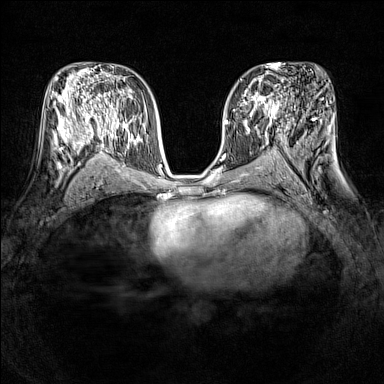
Breast MRI (dynamic contrast-enhanced), one axial slice; slice 78 of 160 in the series (ordered by position); dynamic contrast-enhanced series, time point 2 of 7 at this slice position (early post-contrast); 1.5 T; TE 1.8 ms, TR 5 ms; 384 × 384 image matrix, field of view 320 × 320 mm. Female patient.
Annotated regions visible in this slice (semi-automatic segmentation, software-assisted and operator-edited):
- enhancing-tissue mask used for the functional tumour volume (all voxels passing the contrast-enhancement thresholds inside the analysis volume; usually the tumour): bounding box <238,86,278,120> (left, top, right, bottom; pixels)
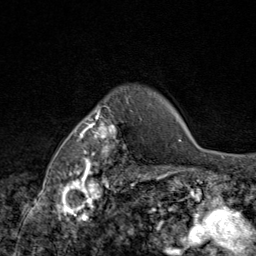
Breast MRI (dynamic contrast-enhanced), one axial slice. Slice 70 of 80 in the series (ordered by position). Cropped to one breast. Dynamic contrast-enhanced series, time point 2 of 9 at this slice position (early post-contrast). 1.5 T. TE 1.8 ms, TR 4.3 ms. 2 mm slice thickness. 256 × 256 image matrix, field of view 180 × 180 mm. Female patient.
Annotated regions visible in this slice (semi-automatic segmentation, software-assisted and operator-edited):
- enhancing-tissue mask used for the functional tumour volume (all voxels passing the contrast-enhancement thresholds inside the analysis volume; usually the tumour): bounding box <69,87,141,172> (left, top, right, bottom; pixels)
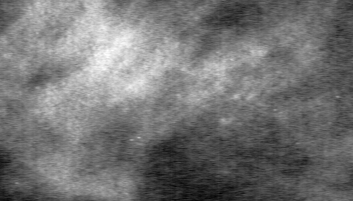
Cropped region of a digitized screen-film mammogram centred on a radiologist-marked abnormality, left breast, MLO view, BI-RADS breast density category 2 (scale 1–4).
Marked abnormality: calcifications, morphology pleomorphic, distribution clustered; BI-RADS assessment category 4; subtlety rating 2 on a 1 (subtle) to 5 (obvious) scale; pathology result (as recorded, not read from the image): benign.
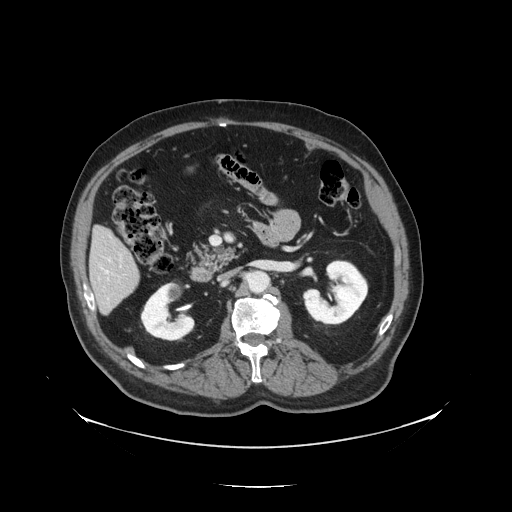
Contrast-enhanced abdominal CT, one axial slice; position 55 of 138 along the scan axis; soft-tissue window (W 400 / L 40 HU); 512 × 512 image matrix, field of view 497 × 497 mm. From the clinical record (not read from this slice): patient: male, age 56 years at operation; diagnosis: colorectal cancer liver metastases, imaged before liver resection; multiple liver metastases: no; largest metastasis: 1.5 cm; disease in both lobes: no.
Structures marked on this image (outlined manually by an expert reader):
- liver: bounding box (x1, y1, x2, y2) in pixels: (91, 229, 140, 312)
- planned liver remnant (the part of the liver to remain after resection): (92, 229, 137, 283)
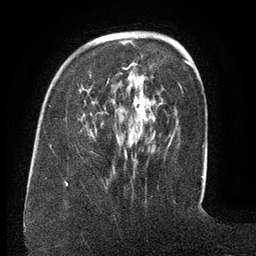
Breast MRI (dynamic contrast-enhanced), one axial slice; position 41 of 134 along the scan axis; cropped to one breast; dynamic contrast-enhanced series, time point 2 of 6 at this slice position (early post-contrast); 3 T; TE 2.6 ms, TR 5.5 ms; 256 × 256 image matrix, field of view 180 × 180 mm. Female patient.
Annotated regions visible in this slice (semi-automatically segmented with operator editing):
- enhancing-tissue mask used for the functional tumour volume (all voxels passing the contrast-enhancement thresholds inside the analysis volume; usually the tumour): box from (x=89, y=63) to (x=172, y=148) px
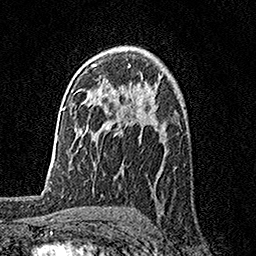
Breast MRI, one axial slice. Slice 107 of 158 in the series (ordered by position). Cropped to one breast. Dynamic contrast-enhanced series, time point 2 of 7 at this slice position (early post-contrast). 1.5 T. TE 3.5 ms, TR 7.2 ms. 1 mm slice thickness. 256 × 256 image matrix, field of view 165 × 165 mm. Female patient.
Structures marked on this image (semi-automatically segmented with operator editing):
- enhancing-tissue mask used for the functional tumour volume (all voxels passing the contrast-enhancement thresholds inside the analysis volume; usually the tumour): box from (x=125, y=95) to (x=135, y=109) px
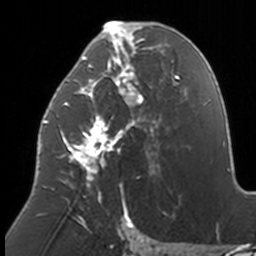
Breast MRI, one axial slice; position 75 of 160 along the scan axis; cropped to one breast; dynamic contrast-enhanced series, time point 2 of 7 at this slice position (early post-contrast); 3 T; TE 1.7 ms, TR 4 ms; 1 mm slice thickness; 256 × 256 image matrix, field of view 170 × 170 mm. Female patient.
Outlined on this slice (semi-automatic segmentation, software-assisted and operator-edited):
- enhancing-tissue mask used for the functional tumour volume (all voxels passing the contrast-enhancement thresholds inside the analysis volume; usually the tumour): box from (x=43, y=21) to (x=174, y=211) px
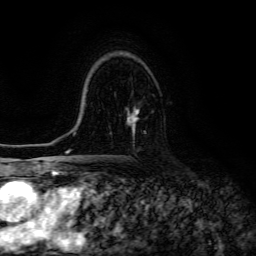
Breast MRI (dynamic contrast-enhanced), one axial slice. Position 87 of 134 along the scan axis. Cropped to one breast. Dynamic contrast-enhanced series, time point 2 of 6 at this slice position (early post-contrast). 3 T. TE 4.7 ms, TR 8.9 ms. 1.2 mm slice thickness. 256 × 256 image matrix. Female patient.
Outlined on this slice (semi-automatically segmented with operator editing):
- enhancing-tissue mask used for the functional tumour volume (all voxels passing the contrast-enhancement thresholds inside the analysis volume; usually the tumour): bounding box [x1, y1, x2, y2] px = [127, 107, 139, 137]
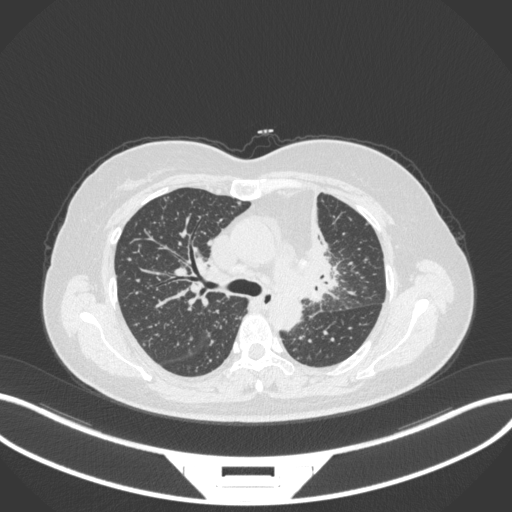
Chest CT, one axial slice; position 221 of 348 along the scan axis; reconstruction kernel B31f; lung window (W 1500 / L -600 HU); 1 mm slice thickness; 512 × 512 image matrix, field of view 400 × 400 mm. Female patient, age 49 years. Case-level facts recorded for this patient, not image findings: clinical TNM (as recorded): T1c N0 M1.
Structures marked on this image (rectangle marked by the reading radiologist):
- lung tumour (recorded histology: adenocarcinoma): bounding box <298,189,341,308> (left, top, right, bottom; pixels)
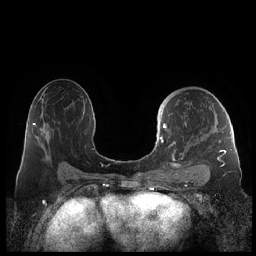
Breast MRI (dynamic contrast-enhanced), one axial slice. Position 126 of 248 along the scan axis. Dynamic contrast-enhanced series, time point 2 of 7 at this slice position (early post-contrast). 1.5 T. TE 1.9 ms, TR 4.1 ms. 0.8 mm slice thickness. 256 × 256 image matrix, field of view 340 × 340 mm. Female patient.
Annotated regions visible in this slice (semi-automatic segmentation, software-assisted and operator-edited):
- enhancing-tissue mask used for the functional tumour volume (all voxels passing the contrast-enhancement thresholds inside the analysis volume; usually the tumour): bounding box <159,105,227,178> (left, top, right, bottom; pixels)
=====
## Problem to work on:
Say how many lines of the material above include the word "clinical", giving the number alone.

## Response to this task:
2